D.C. feels economic brunt of sequestration

WASHINGTON – If automatic federal spending cuts — known as sequestration — were going to pinch, perhaps it’s no surprise that the federal city is saying “ouch!”

“We are already feeling the impact and feeling it probably more so than others,” says D.C. Mayor Vincent Gray.

The mayor charges that the federal sequester, which began in January, has raised the unemployment rate and slowed economic growth in the city.

“The loss of federal jobs and funding is a direct result of sequestration and has flattened the city’s job growth,” Gray says.

Director of Employment Services Lisa Mallory estimates that the city added 3,400 jobs in the private sector this year, while losing 7,000 federal government jobs. The city’s unemployment rate, which reached a high of 10.3 percent in August 2011, fell to 8.4 percent in January, but has edged up to 8.6 percent in July.

The mayor says he believes that the city’s unemployment rate would be as low as 8 percent if not for the sequester.

“Sequestration is obviously resulting in a slowdown in the growth of the District’s economy,” Gray says.

Chief Financial Officer Fitzroy Lee forecasts the city will receive $30 million less in federal funding in 2014. Lee estimates that the reduced federal payment will have the effect of sucking $60 million from the city’s economy next year.

Budget cutters in Congress have said all along that their goal is to reduce federal spending and it would stand to reason that the District, which relies heavily on federal dollars, would be among those suffering the consequences.

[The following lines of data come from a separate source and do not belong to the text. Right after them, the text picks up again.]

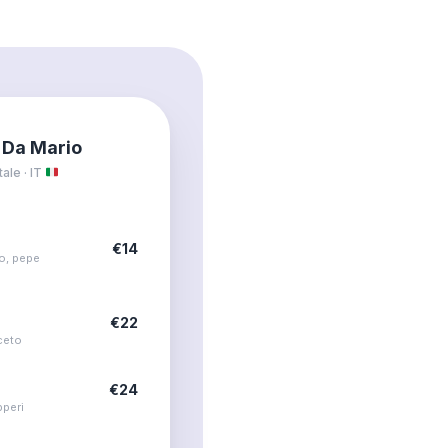
 Da Mario
ale · IT
€14
o, pepe
€22
ceto
€24
pperi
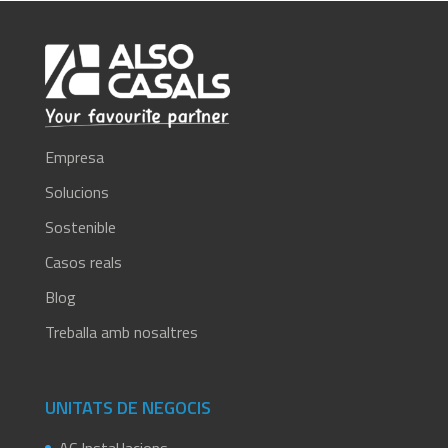
humano.
Por
favor,
introduce
los
caracteres
Empresa
solicitados.
Solucions
Sostenible
Casos reals
Blog
Treballa amb nosaltres
UNITATS DE NEGOCIS
AC Instal.lacions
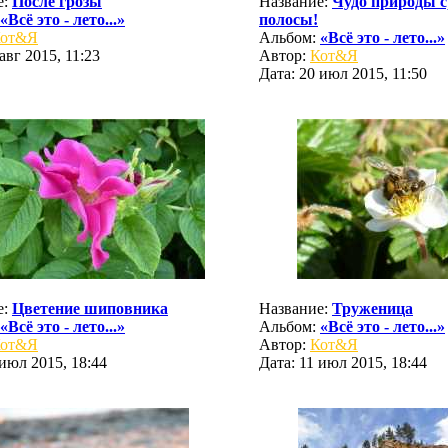
е:
После грозы
Название:
Чудо природы с
«Всё это - лето...»
полосы!
от&Я
Альбом:
«Всё это - лето...»
авг 2015, 11:23
Автор:
Кот&Я
Дата: 20 июл 2015, 11:50
е:
Цветение шиповника
Название:
Труженица
«Всё это - лето...»
Альбом:
«Всё это - лето...»
от&Я
Автор:
Кот&Я
 июл 2015, 18:44
Дата: 11 июл 2015, 18:44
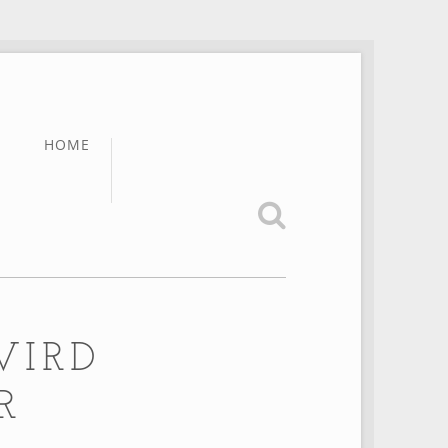
HOME
WIRD
R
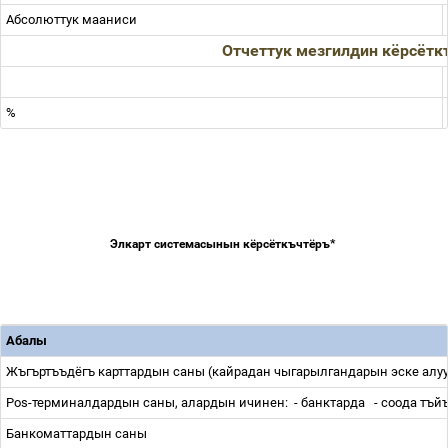
Абсолюттук
мааниси
Отчеттук
мезгилдин
кёрсётк
%
Элкарт
системасынын
кёрсёткъчтёръ*
Абалы
Жъгъртъъдёгъ
карттардын
саны
(
кайрадан
чыгарылгандарын
эске
алу
Pos-терминалдардын
саны
,
алардын
ичинен
:
- банктарда
- соода
тъй
Банкоматтардын
саны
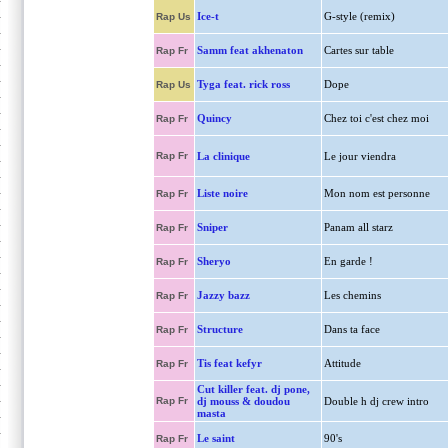
Ice-t
G-style (remix)
Rap Us
Samm feat akhenaton
Cartes sur table
Rap Fr
Tyga feat. rick ross
Dope
Rap Us
Quincy
Chez toi c'est chez moi
Rap Fr
Rap Fr
La clinique
Le jour viendra
Liste noire
Mon nom est personne
Rap Fr
Sniper
Panam all starz
Rap Fr
Sheryo
En garde !
Rap Fr
Jazzy bazz
Les chemins
Rap Fr
Structure
Dans ta face
Rap Fr
Tis feat kefyr
Attitude
Rap Fr
Cut killer feat. dj pone,
Rap Fr
dj mouss & doudou
Double h dj crew intro
masta
Le saint
90's
Rap Fr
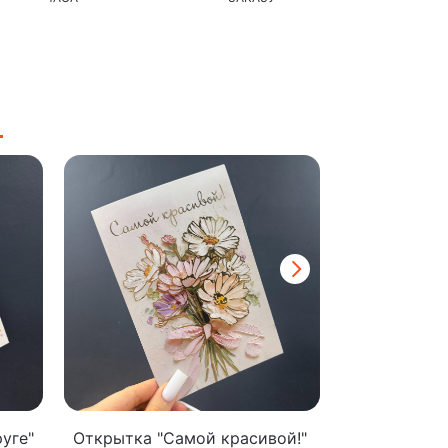
уге"
Открытка "Самой красивой!"
Открытка "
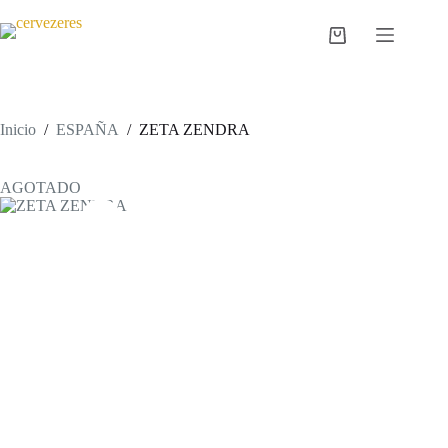
Saltar
al
Carro
contenido
de
compra
Inicio
/
ESPAÑA
/
ZETA ZENDRA
AGOTADO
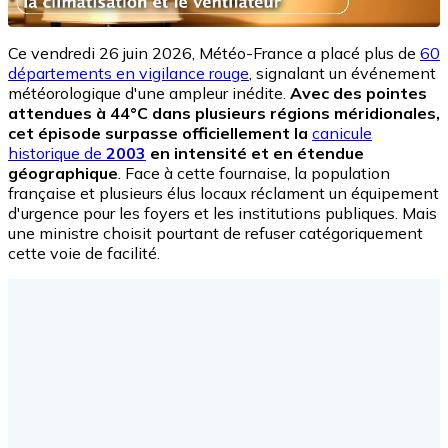
Ce vendredi 26 juin 2026, Météo-France a placé plus de
60
départements en vigilance rouge
, signalant un événement
météorologique d'une ampleur inédite.
Avec des pointes
attendues à 44°C dans plusieurs régions méridionales,
cet épisode surpasse officiellement la
canicule
historique de
2003
en intensité et en étendue
géographique
. Face à cette fournaise, la population
française et plusieurs élus locaux réclament un équipement
d'urgence pour les foyers et les institutions publiques. Mais
une ministre choisit pourtant de refuser catégoriquement
cette voie de facilité.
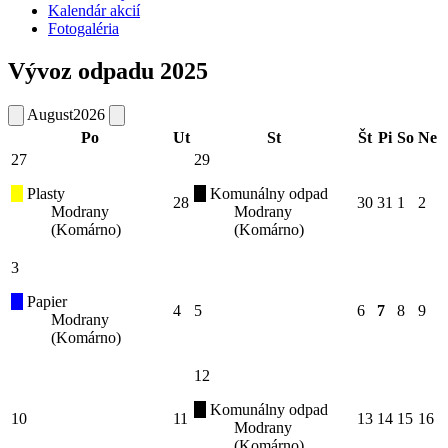
Kalendár akcií
Fotogaléria
Vývoz odpadu 2025
August
2026
Po
Ut
St
Št
Pi
So
Ne
27
29
Plasty
Komunálny odpad
28
30
31
1
2
Modrany
Modrany
(Komárno)
(Komárno)
3
Papier
4
5
6
7
8
9
Modrany
(Komárno)
12
Komunálny odpad
10
11
13
14
15
16
Modrany
(Komárno)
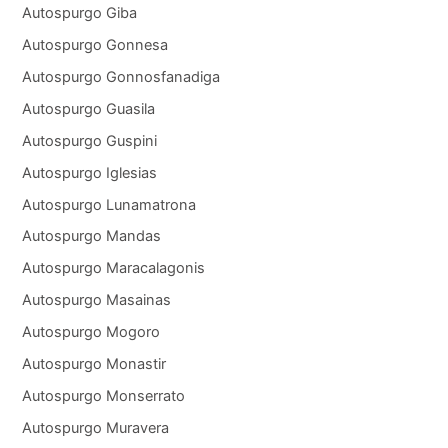
Autospurgo Giba
Autospurgo Gonnesa
Autospurgo Gonnosfanadiga
Autospurgo Guasila
Autospurgo Guspini
Autospurgo Iglesias
Autospurgo Lunamatrona
Autospurgo Mandas
Autospurgo Maracalagonis
Autospurgo Masainas
Autospurgo Mogoro
Autospurgo Monastir
Autospurgo Monserrato
Autospurgo Muravera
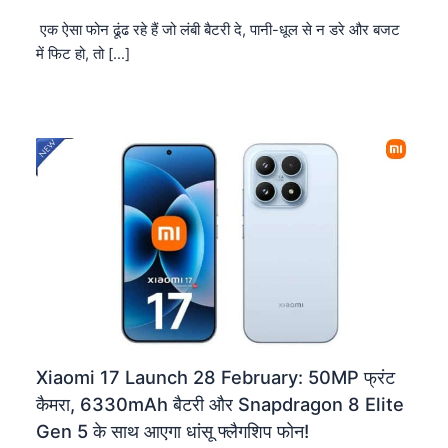
एक ऐसा फोन ढूंढ रहे हैं जो लंबी बैटरी दे, पानी-धूल से न डरे और बजट
में फिट हो, तो […]
Xiaomi 17 Launch 28 February: 50MP फ्रंट
कैमरा, 6330mAh बैटरी और Snapdragon 8 Elite
Gen 5 के साथ आएगा धांसू फ्लैगशिप फोन!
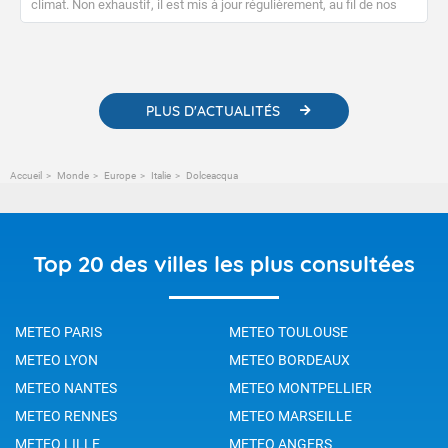
climat. Non exhaustif, il est mis à jour régulièrement, au fil de nos
publications. Vous y trouverez également des liens utiles vers nos
contenus pédagogiques concernant les phénomènes
météorologiques et des informations scientifiques sur le
changement climatique.
PLUS D'ACTUALITÉS
Accueil
Monde
Europe
Italie
Dolceacqua
Top 20 des villes les plus consultées
METEO PARIS
METEO TOULOUSE
METEO LYON
METEO BORDEAUX
METEO NANTES
METEO MONTPELLIER
METEO RENNES
METEO MARSEILLE
METEO LILLE
METEO ANGERS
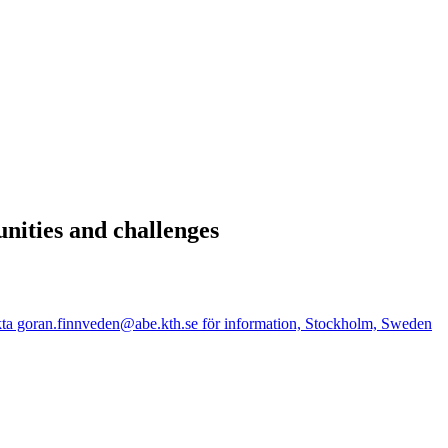
nities and challenges
 goran.finnveden@abe.kth.se för information, Stockholm, Sweden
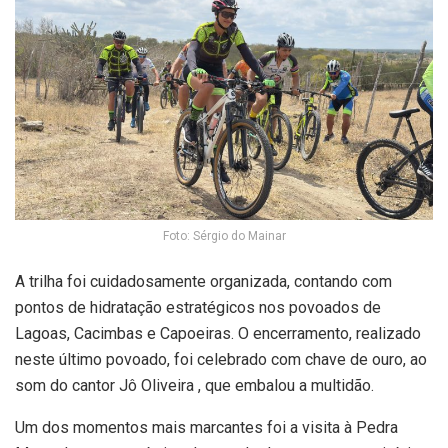
Foto: Sérgio do Mainar
A trilha foi cuidadosamente organizada, contando com
pontos de hidratação estratégicos nos povoados de
Lagoas, Cacimbas e Capoeiras. O encerramento, realizado
neste último povoado, foi celebrado com chave de ouro, ao
som do cantor Jô Oliveira , que embalou a multidão.
Um dos momentos mais marcantes foi a visita à Pedra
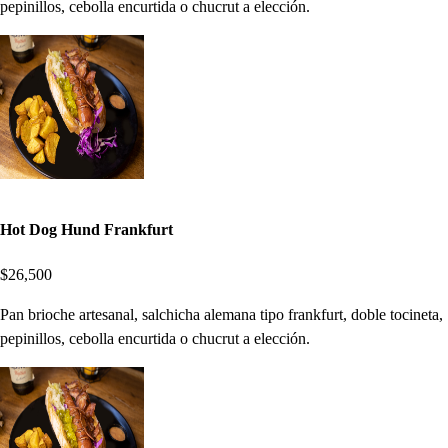
pepinillos, cebolla encurtida o chucrut a elección.
Hot Dog Hund Frankfurt
$26,500
Pan brioche artesanal, salchicha alemana tipo frankfurt, doble tocineta,
pepinillos, cebolla encurtida o chucrut a elección.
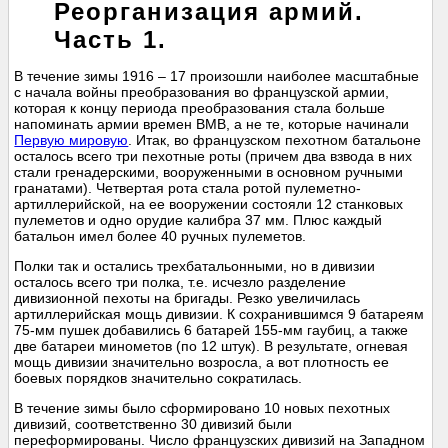
Реорганизация армий.
Часть 1.
В течение зимы 1916 – 17 произошли наиболее масштабные
с начала войны преобразования во французской армии,
которая к концу периода преобразования стала больше
напоминать армии времен ВМВ, а не те, которые начинали
Первую мировую
. Итак, во французском пехотном батальоне
осталось всего три пехотные роты (причем два взвода в них
стали гренадерскими, вооруженными в основном ручными
гранатами). Четвертая рота стала ротой пулеметно-
артиллерийской, на ее вооружении состояли 12 станковых
пулеметов и одно орудие калибра 37 мм. Плюс каждый
батальон имел более 40 ручных пулеметов.
Полки так и остались трехбатальонными, но в дивизии
осталось всего три полка, т.е. исчезло разделение
дивизионной пехоты на бригады. Резко увеличилась
артиллерийская мощь дивизии. К сохранившимся 9 батареям
75-мм пушек добавились 6 батарей 155-мм гаубиц, а также
две батареи минометов (по 12 штук). В результате, огневая
мощь дивизии значительно возросла, а вот плотность ее
боевых порядков значительно сократилась.
В течение зимы было сформировано 10 новых пехотных
дивизий, соответственно 30 дивизий были
переформированы. Число французских дивизий на Западном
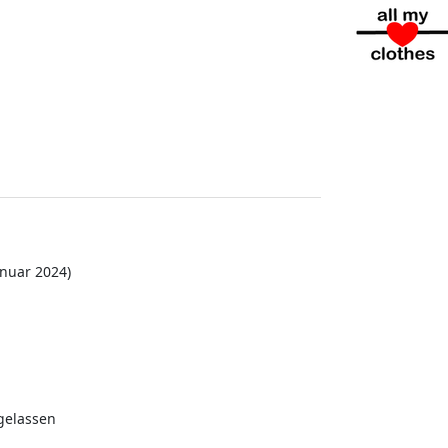
nuar 2024)
gelassen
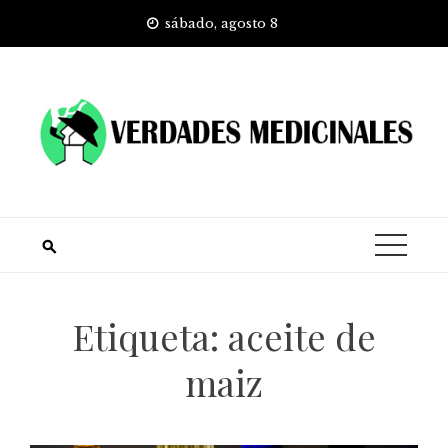
Skip
sábado, agosto 8
to
content
Etiqueta:
aceite de
maiz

But the mayor says if the law isn’t changed, the reduced funding will hurt city residents next year including needy families seeking federal housing, special education students and students who rely on free and reduced-price lunches.

“We’re calling on the Congress to end sequestration and balance the budget responsibly and certainly not on the backs of those who are in the District of Columbia,” Gray says.